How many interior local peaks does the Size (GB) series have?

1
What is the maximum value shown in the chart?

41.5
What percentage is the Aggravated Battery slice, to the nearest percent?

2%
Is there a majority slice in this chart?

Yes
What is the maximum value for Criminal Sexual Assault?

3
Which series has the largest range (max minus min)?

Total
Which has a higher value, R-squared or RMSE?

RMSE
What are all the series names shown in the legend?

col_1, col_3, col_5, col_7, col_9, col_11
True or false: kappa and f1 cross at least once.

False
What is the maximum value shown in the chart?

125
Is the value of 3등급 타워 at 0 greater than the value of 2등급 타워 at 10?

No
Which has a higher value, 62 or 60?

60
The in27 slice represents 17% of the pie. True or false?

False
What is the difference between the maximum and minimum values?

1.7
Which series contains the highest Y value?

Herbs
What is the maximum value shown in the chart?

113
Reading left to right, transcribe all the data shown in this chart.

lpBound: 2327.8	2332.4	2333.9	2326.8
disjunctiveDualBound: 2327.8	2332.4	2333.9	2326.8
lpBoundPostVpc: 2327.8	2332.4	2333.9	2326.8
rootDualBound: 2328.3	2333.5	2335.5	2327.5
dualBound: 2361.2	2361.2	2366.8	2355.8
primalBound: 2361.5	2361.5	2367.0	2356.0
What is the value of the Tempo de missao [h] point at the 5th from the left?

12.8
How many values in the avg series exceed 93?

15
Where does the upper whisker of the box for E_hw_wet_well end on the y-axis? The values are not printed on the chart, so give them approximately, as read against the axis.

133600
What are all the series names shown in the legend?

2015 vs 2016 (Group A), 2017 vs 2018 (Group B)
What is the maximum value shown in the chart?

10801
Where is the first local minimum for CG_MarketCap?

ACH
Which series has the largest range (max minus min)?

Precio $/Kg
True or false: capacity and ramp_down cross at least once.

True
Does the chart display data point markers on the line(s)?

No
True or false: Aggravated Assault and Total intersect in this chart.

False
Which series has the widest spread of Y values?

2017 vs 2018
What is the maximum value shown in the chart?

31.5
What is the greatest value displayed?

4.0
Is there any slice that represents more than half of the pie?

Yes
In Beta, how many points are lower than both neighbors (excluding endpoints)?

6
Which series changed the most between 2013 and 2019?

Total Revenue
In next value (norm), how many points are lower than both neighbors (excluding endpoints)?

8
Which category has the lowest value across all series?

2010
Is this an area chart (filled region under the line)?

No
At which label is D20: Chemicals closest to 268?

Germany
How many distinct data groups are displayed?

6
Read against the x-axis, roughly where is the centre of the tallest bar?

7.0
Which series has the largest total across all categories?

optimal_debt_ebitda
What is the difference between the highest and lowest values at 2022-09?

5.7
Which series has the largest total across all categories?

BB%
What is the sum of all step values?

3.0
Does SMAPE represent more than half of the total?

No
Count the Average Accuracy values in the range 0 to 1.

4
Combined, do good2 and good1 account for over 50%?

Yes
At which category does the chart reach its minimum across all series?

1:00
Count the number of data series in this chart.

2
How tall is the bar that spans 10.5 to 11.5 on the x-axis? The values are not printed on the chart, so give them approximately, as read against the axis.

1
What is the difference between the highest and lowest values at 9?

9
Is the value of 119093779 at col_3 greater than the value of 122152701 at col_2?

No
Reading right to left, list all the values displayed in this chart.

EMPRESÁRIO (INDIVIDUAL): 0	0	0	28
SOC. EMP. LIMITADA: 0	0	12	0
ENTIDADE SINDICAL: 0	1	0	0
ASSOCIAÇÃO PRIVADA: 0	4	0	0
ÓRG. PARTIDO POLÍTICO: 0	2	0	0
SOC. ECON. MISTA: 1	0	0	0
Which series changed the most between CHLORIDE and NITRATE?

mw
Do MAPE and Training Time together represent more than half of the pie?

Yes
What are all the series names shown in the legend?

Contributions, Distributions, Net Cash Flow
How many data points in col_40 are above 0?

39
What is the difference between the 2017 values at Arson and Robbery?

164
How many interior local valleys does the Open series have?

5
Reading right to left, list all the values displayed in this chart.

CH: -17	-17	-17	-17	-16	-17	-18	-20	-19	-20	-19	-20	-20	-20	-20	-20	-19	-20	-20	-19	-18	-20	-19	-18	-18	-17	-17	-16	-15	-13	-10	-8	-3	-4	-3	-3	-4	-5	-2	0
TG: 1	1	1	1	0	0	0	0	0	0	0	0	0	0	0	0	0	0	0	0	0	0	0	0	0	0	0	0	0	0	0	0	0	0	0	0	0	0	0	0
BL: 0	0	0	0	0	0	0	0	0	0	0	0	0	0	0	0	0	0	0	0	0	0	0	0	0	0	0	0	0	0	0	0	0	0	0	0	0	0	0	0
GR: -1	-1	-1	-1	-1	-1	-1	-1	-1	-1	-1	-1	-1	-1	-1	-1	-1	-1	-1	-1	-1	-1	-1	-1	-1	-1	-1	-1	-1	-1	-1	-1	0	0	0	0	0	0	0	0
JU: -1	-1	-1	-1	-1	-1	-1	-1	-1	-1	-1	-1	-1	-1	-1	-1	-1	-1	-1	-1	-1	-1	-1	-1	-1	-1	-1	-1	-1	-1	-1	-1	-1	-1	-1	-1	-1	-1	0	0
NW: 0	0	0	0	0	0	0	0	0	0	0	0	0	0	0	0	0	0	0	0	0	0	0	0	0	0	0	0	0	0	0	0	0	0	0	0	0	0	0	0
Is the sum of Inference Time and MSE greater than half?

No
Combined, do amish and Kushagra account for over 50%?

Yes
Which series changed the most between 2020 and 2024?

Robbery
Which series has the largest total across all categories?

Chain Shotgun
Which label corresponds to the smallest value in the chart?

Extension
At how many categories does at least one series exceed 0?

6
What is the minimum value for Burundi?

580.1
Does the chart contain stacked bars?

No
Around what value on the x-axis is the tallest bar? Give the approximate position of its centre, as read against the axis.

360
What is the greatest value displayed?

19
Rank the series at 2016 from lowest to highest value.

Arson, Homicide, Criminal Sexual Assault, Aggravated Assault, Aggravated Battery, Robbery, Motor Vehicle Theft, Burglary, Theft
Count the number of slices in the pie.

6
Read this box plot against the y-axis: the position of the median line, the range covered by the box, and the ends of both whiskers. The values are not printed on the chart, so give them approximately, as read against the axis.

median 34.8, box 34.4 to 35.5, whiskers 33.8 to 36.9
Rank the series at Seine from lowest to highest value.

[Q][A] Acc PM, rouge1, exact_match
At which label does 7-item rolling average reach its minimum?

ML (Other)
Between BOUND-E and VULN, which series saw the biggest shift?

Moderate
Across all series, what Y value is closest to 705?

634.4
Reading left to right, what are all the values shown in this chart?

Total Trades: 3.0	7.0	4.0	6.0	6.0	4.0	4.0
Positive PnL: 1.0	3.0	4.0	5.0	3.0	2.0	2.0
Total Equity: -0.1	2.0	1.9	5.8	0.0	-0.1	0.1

______________________________

Please extract every line of the listing above that contains the string "Arson", matching case exactly.

- _RESPONSE TO THE TASK_:
What is the difference between the 2017 values at Arson and Robbery?
Arson, Homicide, Criminal Sexual Assault, Aggravated Assault, Aggravated Battery, Robbery, Motor Vehicle Theft, Burglary, Theft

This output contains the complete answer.